Which option meets the requirement of your team?
- A . Create a Cloud Storage ACL that allows read-only access from the Compute Engine instance’s IP address and allows the application to read from the bucket without credentials.
- B . Use a service account with read-only access to the Cloud Storage bucket, and store the credentials to the service account in the config of the application on the Compute Engine instance.
- C . Use a service account with read-only access to the Cloud Storage bucket to retrieve the credentials from the instance metadata.
- D . Encrypt the data in the Cloud Storage bucket using Cloud KMS, and allow the application to decrypt the data with the KMS key.
An organization’s typical network and security review consists of analyzing application transit routes, request handling, and firewall rules. They want to enable their developer teams to deploy new applications without the overhead of this full review.
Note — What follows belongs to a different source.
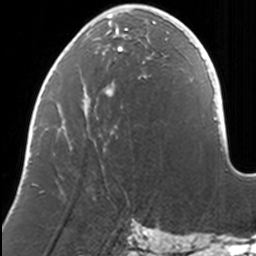
Breast MRI, one axial slice. Slice 48 of 160 in the series (ordered by position). Cropped to one breast. Dynamic contrast-enhanced series, time point 2 of 7 at this slice position (early post-contrast). 3 T. TE 1.7 ms, TR 4 ms. 1 mm slice thickness. 256 × 256 image matrix. Female patient.
Outlined on this slice (semi-automatic segmentation, software-assisted and operator-edited):
- enhancing-tissue mask used for the functional tumour volume (all voxels passing the contrast-enhancement thresholds inside the analysis volume; usually the tumour): bounding box <31,8,168,185> (left, top, right, bottom; pixels)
How should you advise this organization?
- A . Use Forseti with Firewall filters to catch any unwanted configurations in production.
- B . Mandate use of infrastructure as code and provide static analysis in the CI/CD pipelines to enforce policies.
- C . Route all VPC traffic through customer-managed routers to detect malicious patterns in production.
- D . All production applications will run on-premises. Allow developers free rein in GCP as their dev and QA platforms.